I fondi destinati alla gestione dei Comites (organismi di rappresentanza democratica degli italiani all’estero) sono scarsi e vengono erogati con ritardi tali da costringere i Comites ad indebitarsi con le banche locali. Oggi per tutti i Comites del mondo si stanziano duemilioni e duecento mila euro: sarebbe un segnale positivo un incremento, per ora anche non rilevante, e soprattutto uno snellimento delle pratiche di erogazione.
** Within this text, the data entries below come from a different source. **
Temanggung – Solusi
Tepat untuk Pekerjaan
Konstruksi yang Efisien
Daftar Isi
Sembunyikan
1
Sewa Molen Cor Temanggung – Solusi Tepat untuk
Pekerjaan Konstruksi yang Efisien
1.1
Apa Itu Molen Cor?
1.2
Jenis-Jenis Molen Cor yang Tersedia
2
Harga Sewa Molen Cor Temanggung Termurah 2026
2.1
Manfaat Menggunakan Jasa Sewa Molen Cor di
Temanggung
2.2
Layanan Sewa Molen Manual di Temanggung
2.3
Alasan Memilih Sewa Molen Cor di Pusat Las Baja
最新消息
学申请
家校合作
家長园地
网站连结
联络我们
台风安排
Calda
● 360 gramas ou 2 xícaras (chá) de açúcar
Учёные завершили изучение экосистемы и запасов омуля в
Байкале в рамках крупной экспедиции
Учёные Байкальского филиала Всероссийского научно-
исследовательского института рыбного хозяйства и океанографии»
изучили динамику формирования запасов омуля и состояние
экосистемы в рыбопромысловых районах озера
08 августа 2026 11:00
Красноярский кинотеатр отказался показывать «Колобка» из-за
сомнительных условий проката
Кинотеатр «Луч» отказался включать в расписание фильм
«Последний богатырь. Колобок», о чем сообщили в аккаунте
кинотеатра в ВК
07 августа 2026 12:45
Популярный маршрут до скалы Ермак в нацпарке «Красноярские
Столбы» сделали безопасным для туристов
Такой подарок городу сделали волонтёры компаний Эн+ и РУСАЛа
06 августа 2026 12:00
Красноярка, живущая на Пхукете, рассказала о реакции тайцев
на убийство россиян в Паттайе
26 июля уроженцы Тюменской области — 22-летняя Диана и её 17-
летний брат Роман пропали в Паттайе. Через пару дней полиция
Lo stesso discorso va fatto per gli enti e le associazioni che organizzano corsi di lingua e cultura italiana: fondi insufficienti e lentezza estrema di erogazione. Anche in questo caso un segnale positivo sarebbe non solo un aumento, ma un abbattimento dei tempi e delle procedure di erogazione che oggi prevedono ben cinque livelli di approvazione.
Ci sono infine una serie di interventi di riforma e di miglioramento degli Istituti di cultura, dell’informazione radiotelevisiva, degli accordi bilaterali nell’istruzione e nella sanità e nella cooperazione, che possono essere razionalizzati e migliorati senza spese e in alcuni casi con il recupero degli sprechi.
A chi pensa che queste richieste, se pur minime, siano comunque eccessive di fronte ai gravi problemi che la finanziaria deve risolvere, vorrei ricordare che la vera svolta che gli italiani all’estero vorrebbero vedere consiste proprio in un capovolgimento di paradigma: i fondi da destinare agli italiani nel mondo (per il welfare, l’informazione, la rete consolare, i corsi di lingua ecc.) non dovrebbero più essere considerati nei capitoli di spesa, ma in quelli degli investimenti.
Basti pensare che se si valuta il consumo di prodotti italiani, il rilancio del made in Italy e il turismo, escludendo la cantieristica, si ottiene la rilevante cifra di sessantamilioni di euro di effettivo rientro in Italia. Se si pensa all’esiguità dei fondi erogati è evidente il vantaggio per il nostro paese.
Resta infine una necessaria riflessione che concerne l’etica politica: abbiamo un debito di riconoscenza verso questi cittadini italiani che vivono all’estero e che ci hanno aiutato a liberarci del centro destra e i rappresentanti in Parlamento di questi cittadini sono indispensabili per il sostegno della maggioranza.